| INPUT DATA |
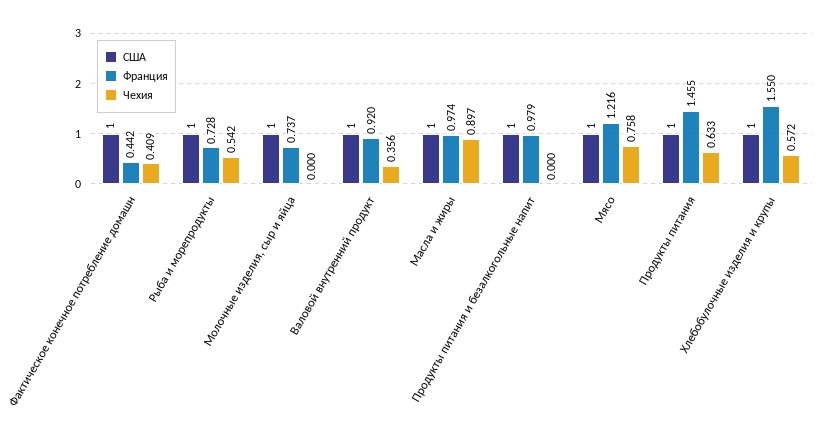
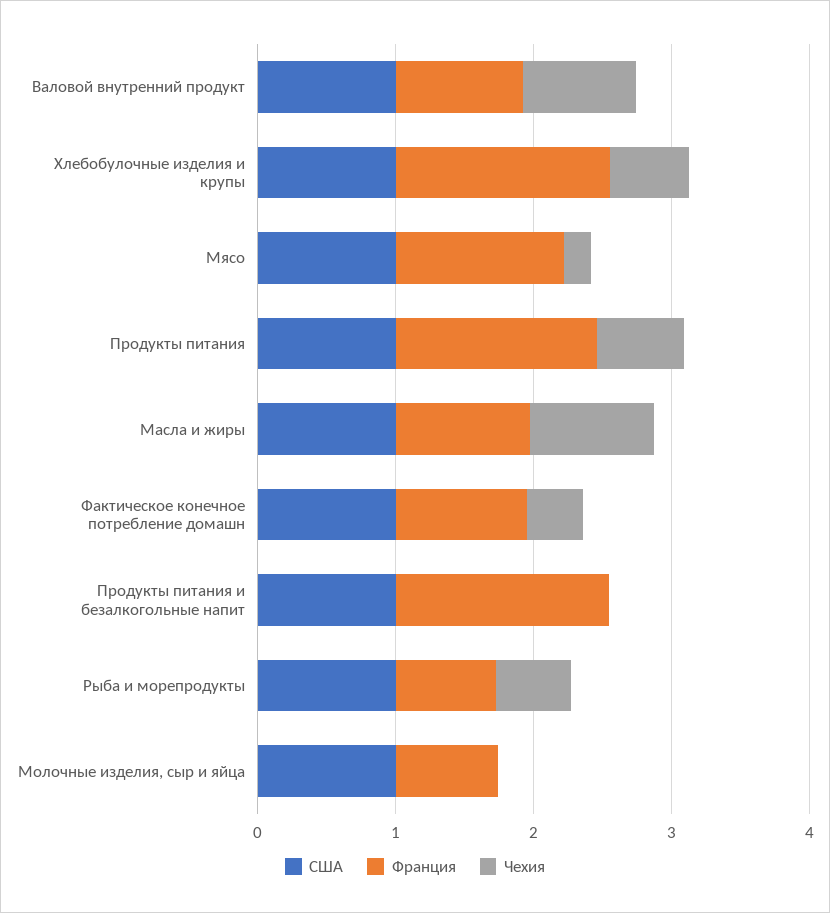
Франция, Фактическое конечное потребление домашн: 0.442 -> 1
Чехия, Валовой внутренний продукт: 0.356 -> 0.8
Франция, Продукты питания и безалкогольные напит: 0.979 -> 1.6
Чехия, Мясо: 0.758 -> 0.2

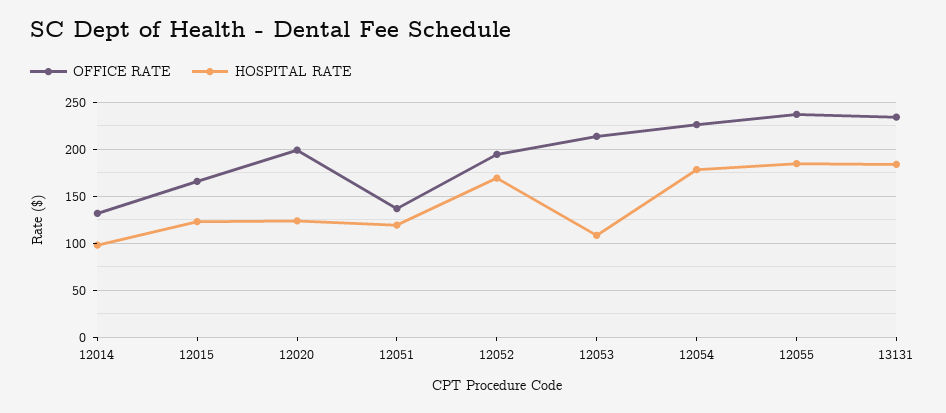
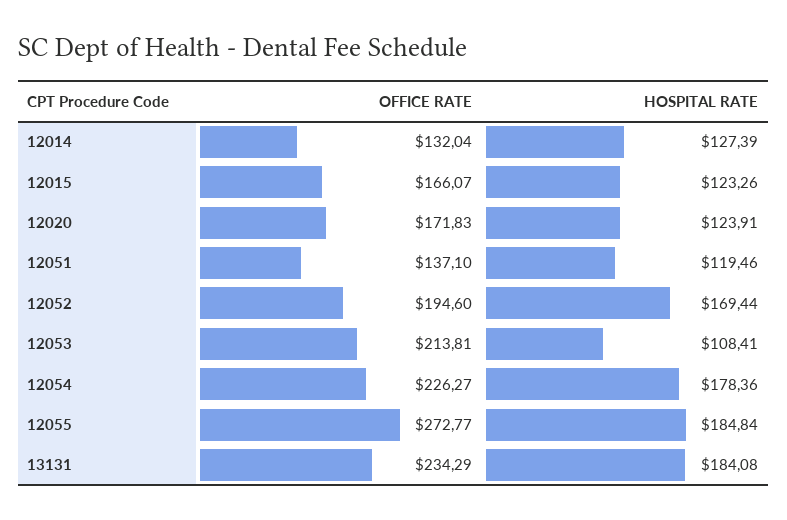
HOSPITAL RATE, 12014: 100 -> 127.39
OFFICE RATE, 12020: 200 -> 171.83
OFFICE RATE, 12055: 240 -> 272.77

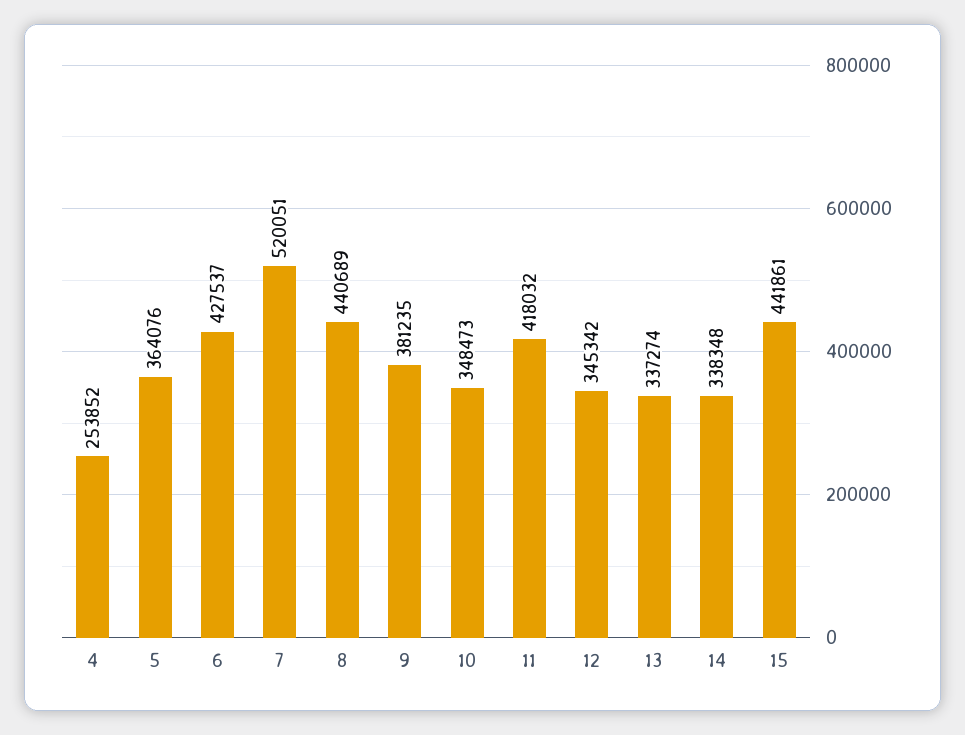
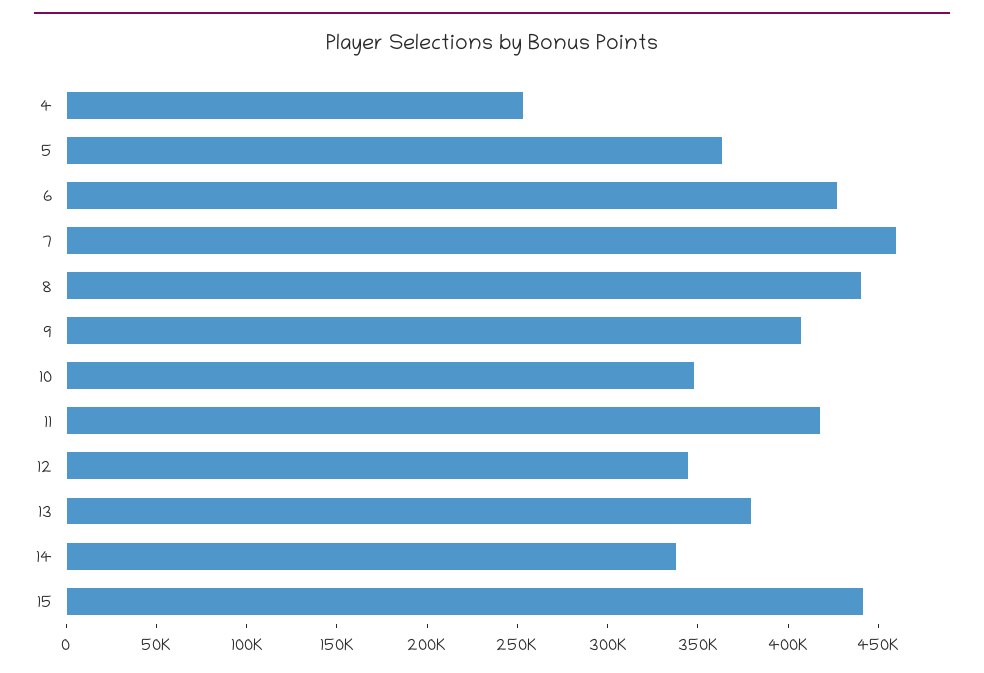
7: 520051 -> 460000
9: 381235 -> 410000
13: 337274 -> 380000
* * *
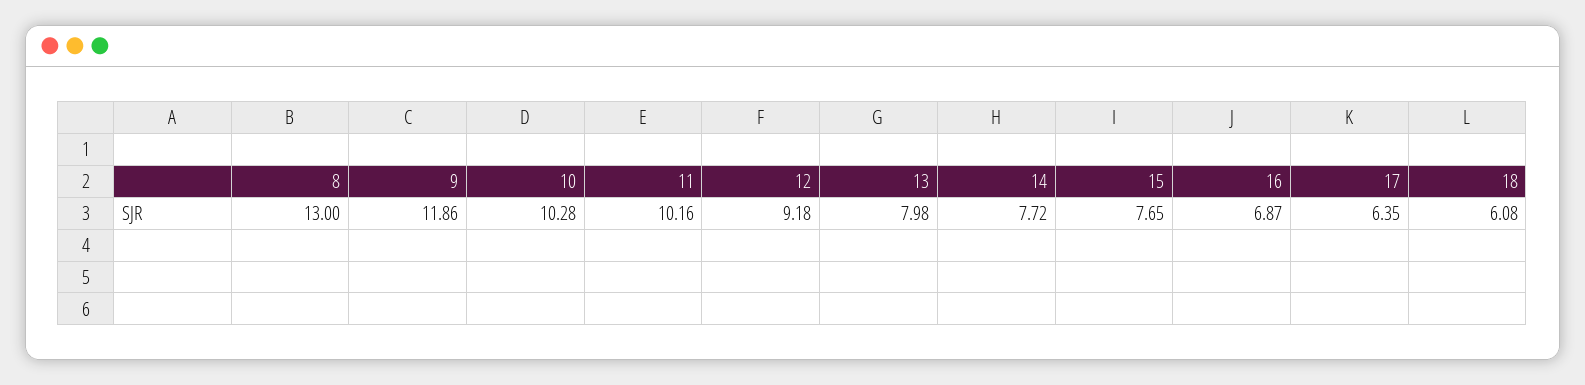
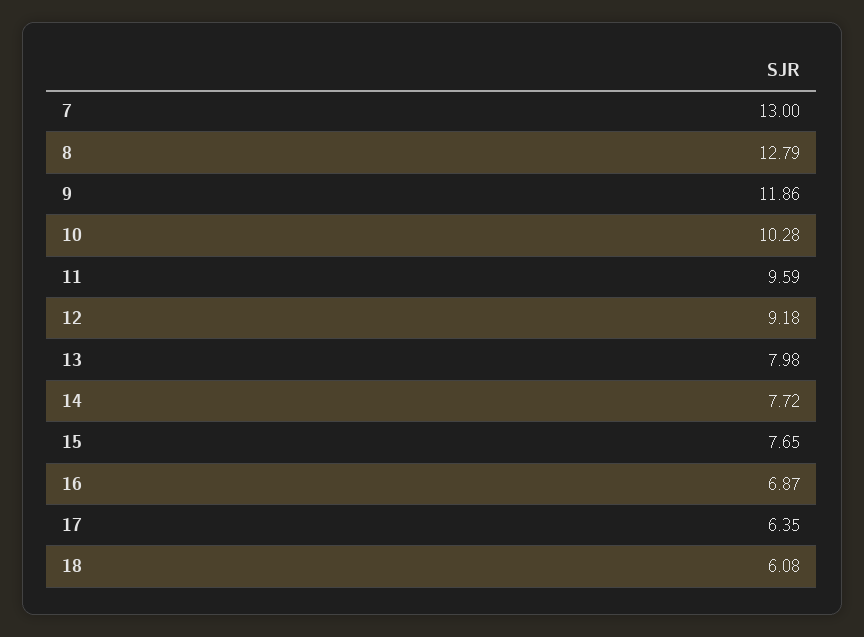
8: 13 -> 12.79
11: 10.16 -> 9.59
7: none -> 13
---
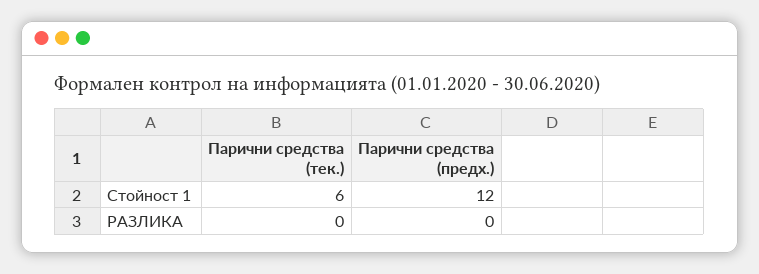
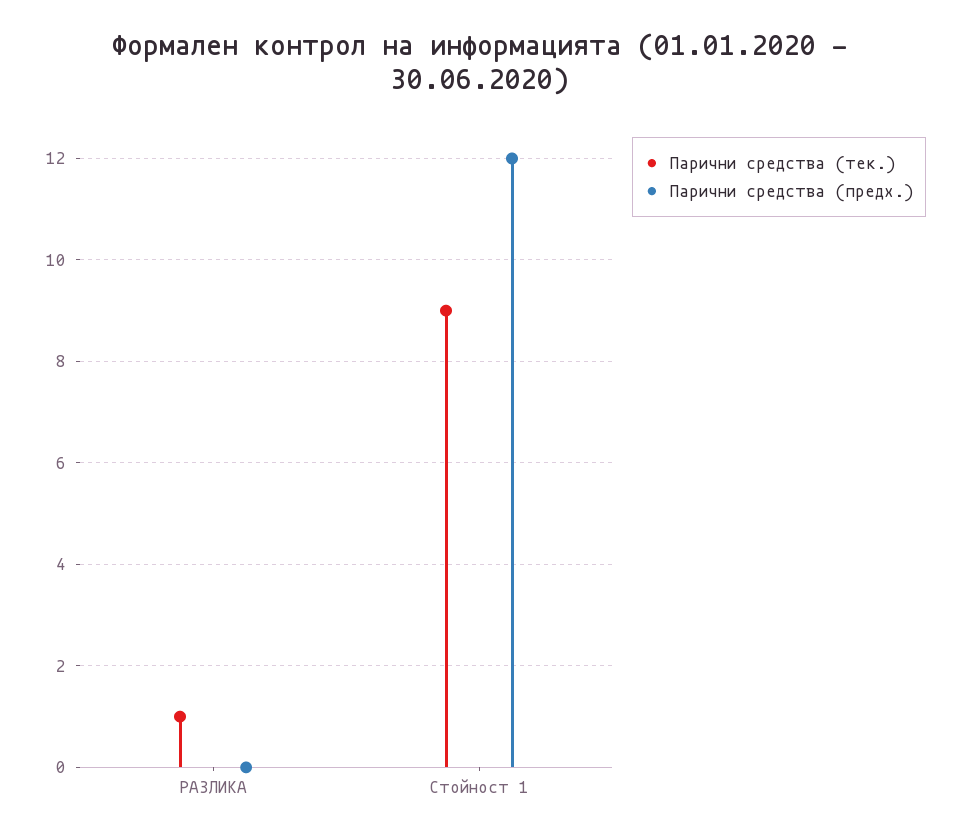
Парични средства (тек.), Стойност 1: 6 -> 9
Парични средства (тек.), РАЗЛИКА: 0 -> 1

| WHAT YOU NEED TO DO |
Only lines with the word "RATE" go in the answer. Take them all from the entries above.

| PROBLEM SOLUTION |
HOSPITAL RATE, 12014: 100 -> 127.39
OFFICE RATE, 12020: 200 -> 171.83
OFFICE RATE, 12055: 240 -> 272.77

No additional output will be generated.